*** Fragmento del texto

Por otra parte, las estructuras eclesiales que quieren ser coherentes con el proyecto de Jesús han de caracterizarse por poner el bien del ser humano por encima de todo. Jesús establece una auténtica jerarquía de valores (Mc 2, 27), poniendo la regla de oro (todo lo que ustedes desearían de los demás háganlo con ellos) como expresión última del mensaje de la ley y los profetas. Lo específico de Jesús —y, por tanto, debería serlo también de su Iglesia— lo resume Lucas en los Hechos diciendo: “Pasó por el mundo haciendo el bien y curando” (10, 38).
Asimismo, Xavier Alegre nos recuerda que Jesús fue un hombre de oración profunda y nada alienante. Marcos lo presenta orando cuando expone, programáticamente, el primer día de su actuación (1, 21-38). Pero es sobre todo Lucas el que destaca este aspecto característico de Jesús. No solo señala que Jesús solía retirarse a orar (Lc 5, 16) y que reza antes de actuaciones fundamentales (6, 12; 9, 18.28-29), sino que la oración enmarca toda su actuación, desde el bautismo (3, 21) hasta la cruz (23; 34.46). Además, Jesús encomendó con insistencia a sus discípulos la oración (Lc 11, 9-13).

******

§ Consigna:
Copia de nuevo el fragmento sobre Jesús desde las palabras "Asimismo, Xavier Alegre" hasta "(Lc 11, 9-13).", inclusive, y sustituye "discípulos" por "seguidores". Las entradas no tienen nada que ver con esto.

*** Entradas proporcionadas

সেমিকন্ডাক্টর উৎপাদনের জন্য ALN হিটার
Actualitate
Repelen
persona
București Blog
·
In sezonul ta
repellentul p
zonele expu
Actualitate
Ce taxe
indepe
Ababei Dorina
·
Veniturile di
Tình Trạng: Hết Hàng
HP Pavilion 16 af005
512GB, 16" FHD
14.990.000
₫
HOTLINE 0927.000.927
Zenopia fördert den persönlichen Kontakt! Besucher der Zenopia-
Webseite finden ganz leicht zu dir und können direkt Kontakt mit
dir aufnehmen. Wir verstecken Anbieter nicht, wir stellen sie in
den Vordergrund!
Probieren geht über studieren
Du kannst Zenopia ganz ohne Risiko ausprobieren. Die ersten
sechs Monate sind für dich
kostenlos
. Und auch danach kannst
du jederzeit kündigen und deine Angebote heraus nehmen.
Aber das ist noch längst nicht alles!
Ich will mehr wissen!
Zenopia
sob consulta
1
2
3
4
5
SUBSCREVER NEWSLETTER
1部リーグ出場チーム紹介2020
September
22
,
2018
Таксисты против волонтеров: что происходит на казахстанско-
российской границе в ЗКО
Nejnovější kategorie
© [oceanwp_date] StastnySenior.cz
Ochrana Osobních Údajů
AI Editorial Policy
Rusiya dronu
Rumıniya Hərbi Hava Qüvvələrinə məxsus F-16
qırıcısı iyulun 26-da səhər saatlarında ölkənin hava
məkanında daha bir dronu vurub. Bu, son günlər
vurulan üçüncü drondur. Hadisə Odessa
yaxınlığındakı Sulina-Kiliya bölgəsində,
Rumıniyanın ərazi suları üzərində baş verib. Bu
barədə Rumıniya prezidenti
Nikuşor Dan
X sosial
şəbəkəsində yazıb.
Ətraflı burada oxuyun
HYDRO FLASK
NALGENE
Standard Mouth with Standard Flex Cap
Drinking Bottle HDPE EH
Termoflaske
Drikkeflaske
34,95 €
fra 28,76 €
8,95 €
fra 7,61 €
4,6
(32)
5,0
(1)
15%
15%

******

§ Ejercicio resuelto:
Asimismo, Xavier Alegre nos recuerda que Jesús fue un hombre de oración profunda y nada alienante. Marcos lo presenta orando cuando expone, programáticamente, el primer día de su actuación (1, 21-38). Pero es sobre todo Lucas el que destaca este aspecto característico de Jesús. No solo señala que Jesús solía retirarse a orar (Lc 5, 16) y que reza antes de actuaciones fundamentales (6, 12; 9, 18.28-29), sino que la oración enmarca toda su actuación, desde el bautismo (3, 21) hasta la cruz (23; 34.46). Además, Jesús encomendó con insistencia a sus seguidores la oración (Lc 11, 9-13).